Trust No One

My boyfriend got miffed at me a few weeks ago. I had put his email in a list that would invite him to join Shelfari. Though he was slightly annoyed to get email from them, he was more annoyed that I gave this site my google name and password. It really didn’t occur to me that this was possibly insecure.

I would have challenged him as paranoid but the day before I had been downloading aps for facebook. I came across a particularly lovely app that would auto-check your myspace and tell you if you had any updates. But the programmer who wrote the nifty app had taken it down. He had an accidental security hole that allowed the username and password to be transmitted transparently, causing malicious folks access to the email info of those who had the installed the application.

I have to remind myself that just becuase I trust the programmer that wrote the program not to do anything shady with my info doesn’t mean that its safe to pass it along.
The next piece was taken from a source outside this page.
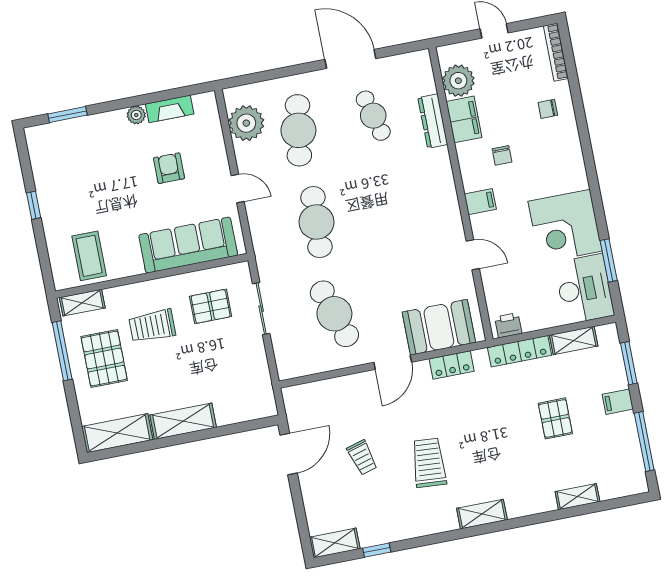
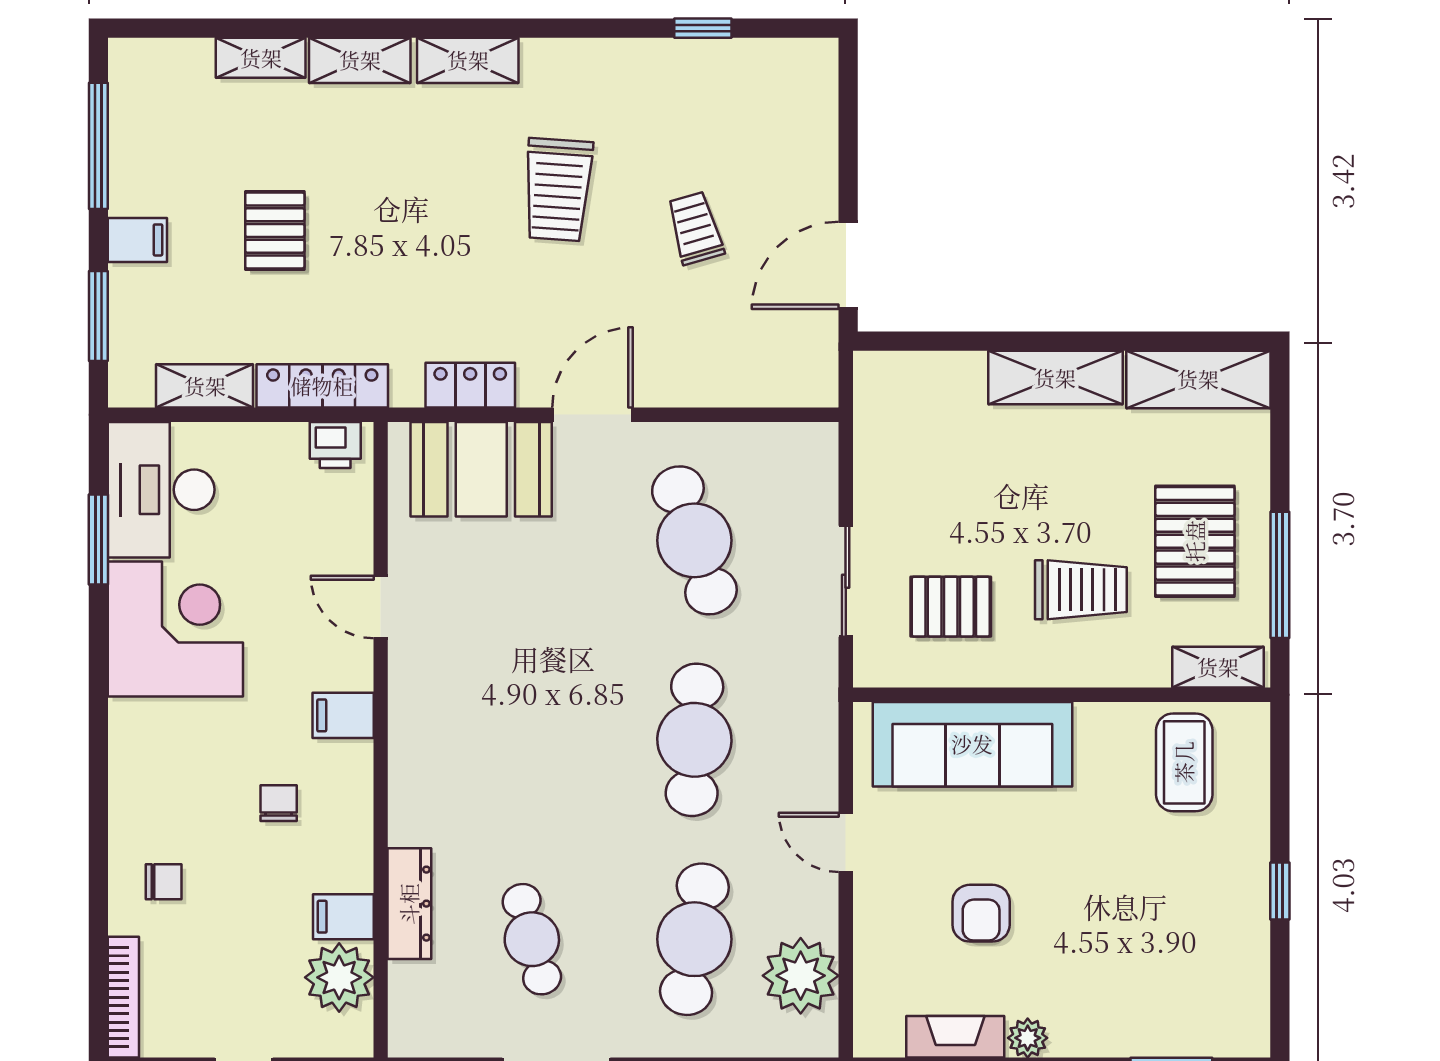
filing cabinet: (464, 119) -> (343, 917), width x0.50
shelving: (335, 543) -> (360, 60), moved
Here’s another way to look at it: If you have a password, one reason you don’t give it out to those you trust is because if there is some kind of security breach — whether it be a home robbery or online identity theft — you can detective* out how your password got into the wrong hands. The more people who have access to your info, the more difficult that is. And I have heard of cases where the source wasn’t resolved and the same asshole cracker** came back and socked the victim again.

This is all a long lead-up to this link, from hackademix.net, about four recent security weaknesses in google.

This is particularly telling, as google is so widely respected. I don’t know about you, but I’m holding my passwords a little closer to my chest in the future.